Wednesday 21 January 2015

Movie Review: August Rush (2007)


A modern day fairy tale, August Rush unabashedly celebrates pure love and the magical powers of music.

In New York City of 1995, Lyla Novacek (Keri Russell) is a cellist and Louis Connelly (Jonathan Rhys Meyers) is the lead singer in an Irish rock band. They meet at a party, it's love at first sight, they spend one night together and then separate. Fate keeps them apart, but Lyla is pregnant. Months later, an accident leaves Layla unconscious, the baby boy is delivered, and her father (William Sadler) hands him to social services. When Layla awakens, she is told that the baby died. Both Layla and Louis are miserable without each other, and abandon their musical dreams.

Eleven years later their son Evan Taylor (Freddie Highmore) drifts away from a boys' shelter where he has spent his life and finds his way to Manhattan. Lyla is a music teacher in Chicago, and Louis is a businessman in San Francisco. Evan has music in his blood, and finds musical inspiration in all the sounds that surround him. He falls in with a group of street musicians controlled and exploited by Maxwell "The Wizard" Wallace (Robin Williams). Evan demonstrates incredible ability with the guitar, and The Wizard starts to imagine the riches that can come his way. He renames the boy August Rush to make him more difficult to find. By now Lyla is frantically looking for Evan thanks to her father's death bed confession, and Louis is desperately searching for Layla.

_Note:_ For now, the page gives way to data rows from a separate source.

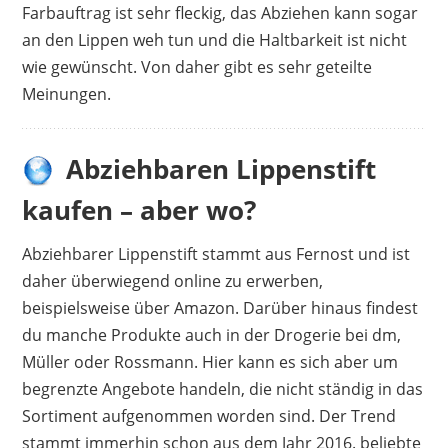
Farbauftrag ist sehr fleckig, das Abziehen kann sogar
an den Lippen weh tun und die Haltbarkeit ist nicht
wie gewünscht. Von daher gibt es sehr geteilte
Meinungen.
Abziehbaren Lippenstift
kaufen – aber wo?
Abziehbarer Lippenstift stammt aus Fernost und ist
daher überwiegend online zu erwerben,
beispielsweise über Amazon. Darüber hinaus findest
du manche Produkte auch in der Drogerie bei dm,
Müller oder Rossmann. Hier kann es sich aber um
begrenzte Angebote handeln, die nicht ständig in das
Sortiment aufgenommen worden sind. Der Trend
stammt immerhin schon aus dem Jahr 2016. beliebte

Directed by Kirsten Sheridan (daughter of Jim), August Rush is a sweet story, unapologetically borrowing elements from Oliver Twist, and bathed in the soft light of eternal optimism. Evan is a child prodigy on par with Mozart in his ability to play and compose music, and just when the time is right Lyla and Louis follow their hearts, then their instincts and finally the music to arrive at the happy ending in Central Park.

As a package, it is almost impossible not to fall in love with the film's simple intentions and trust in pure innocence. This is not a film where common sense or logic need to prevail; rather, this is a place to reflect on the ethereal qualities of music, the silent and mutual attraction of souls destined to be together, and a mother's determined search for the son she never knew. The music score by Mark Mancina and Hans Zimmer adds to the mood of poignant anticipation, while John Mathieson's cinematography makes good use of the New York City locations, with Washington Square particularly prominent.

Lyla, Louis and Evan clearly belong together, and spend the film overcoming obstacles to arrive at the same point in time and place. In true fable fashion all three are pure of heart and filled with nothing but good intentions, and the actors perform accordingly. Freddie Highmore exudes innocent bliss and a spirit naturally intertwined with music. Keri Russell and Jonathan Rhys Meyers are headstrong, passionate, and tender in their pursuit of the love that slipped through their fingers. Robin Williams makes for a worthy antagonist, channeling his inner Fagin as he heartlessly profits from child labour. Terrence Howard rounds out the cast as a social worker trying to help Evan.

As with all the best fairy tales, August Rush exists in a place where good will triumph over evil, love will survive and thrive, and the human spirit remains positive and optimistic, all set to great music and glowing in artistic light.